Rewrite the entries below, changing every "€" to "EUR" and keeping everything else as it is. Leave the pictures out of your answer.

━━━━━━━━━━━━━━━━━━━━

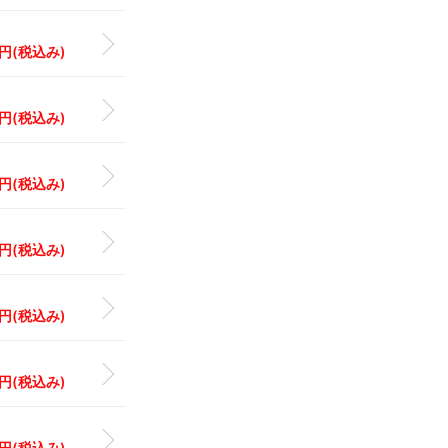
0 円(税込み)
0 円(税込み)
0 円(税込み)
0 円(税込み)
0 円(税込み)
0 円(税込み)
0 円(税込み)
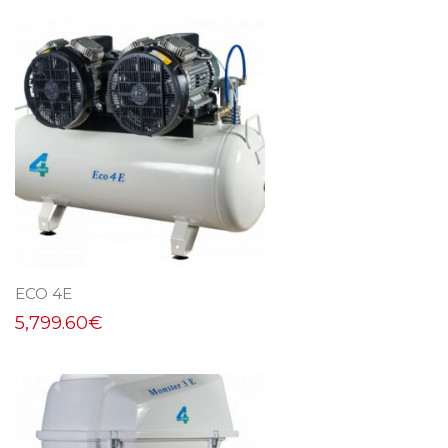
ECO 4E
5,799.60
€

━━━━━━━━━━━━━━━━━━━━

__Output for this exercise__.
0 円(税込み)
0 円(税込み)
0 円(税込み)
0 円(税込み)
0 円(税込み)
0 円(税込み)
0 円(税込み)
ECO 4E
5,799.60
EUR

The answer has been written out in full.